The latest bout of capital inflows were due to improvement in risk appetite amid a rebound in global commodity prices, experts said. Other emerging markets, including South Korea, Taiwan and Brazil, have seen FII flows greater than India in March.
"The relief rally in Indian equities was also boosted by the improved external environment. Global commodity prices firmed further and have been a source of relief," said JPMorgan in a note co-authored by Bharat Iyer, Bijay Kumar and Adrian Mowat.
The turnaround in foreign flows has coincided with the Union Budget on February 29, in which the government provided a relief to the market by sticking to fiscal deficit targets and increasing rural spending. "Foreign investors have been buyers on a daily basis after the Budget, which provided some comfort on reforms and the fiscal path," said U R Bhat, managing director, Dalton Capital Advisors. "However, it's early to say that FIIs have turned very positive on India. Near-term triggers like earnings and a good monsoon are critical," he added.
India-focused global exchange-traded funds (ETFs) after two straight month of outflows, received positive flows this month, data compiled by Bloomberg showed.
Kotak Institutional Equities Research in a report last week said India's allocation in global emerging market (GEM) funds and Asia-ex Japan funds had come off in recent months. GEM funds allocated around 12.5 per cent of their assets to India in January, down from 13.2 per cent in September last year. The allocation in Asia ex-Japan funds, too, has come by similar amount to 14.1 per cent in January. The Indian market, however, still enjoys an overweight position, which experts said makes it more vulnerable in turbulent times.
"Certainly more foreign selling cannot be ruled out given the continuing overweight stance," said Christopher Wood, managing director, CLSA in the recent Greed and Fear newsletter. CLSA expects "renewed risk aversion globally sooner or later".
In the immediate term, global investors will focus on the outcome of the US Federal Reserve's two-day meeting that begins Tuesday. Economists are not expecting the Fed to raise rates, however, the market will look for future guidance. "The focus in the week ahead will remain on central banks with both the Bank of Japan and the Fed meeting.
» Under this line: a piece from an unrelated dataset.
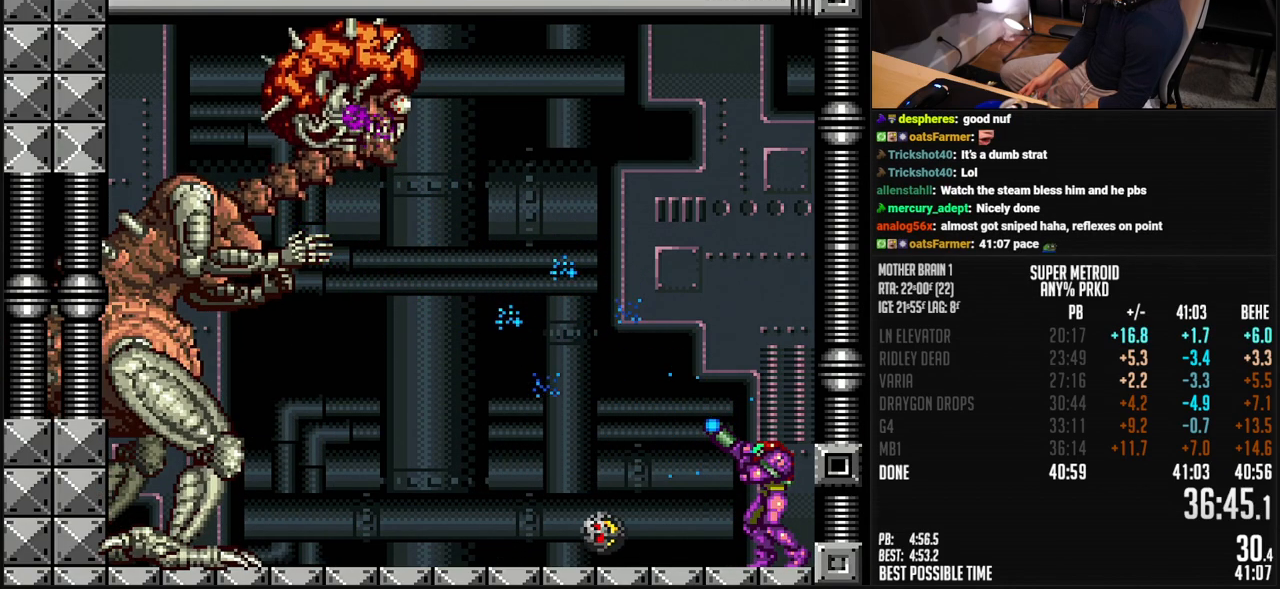
{"buttons": ["X", "R1"], "events": []}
The Fed won't be raising interest rates but it is likely to indicate that while it intends to raise interest rates further this year it is aware of the risks of slower global growth and so will proceed cautiously," said Shane Oliver, head of investment strategy and chief economist, AMP Capital.
Oliver expects 2016 to be a good year for equities thanks to "a combination of relatively attractive valuations compared to bonds, further global monetary easing and continuing moderate economic growth".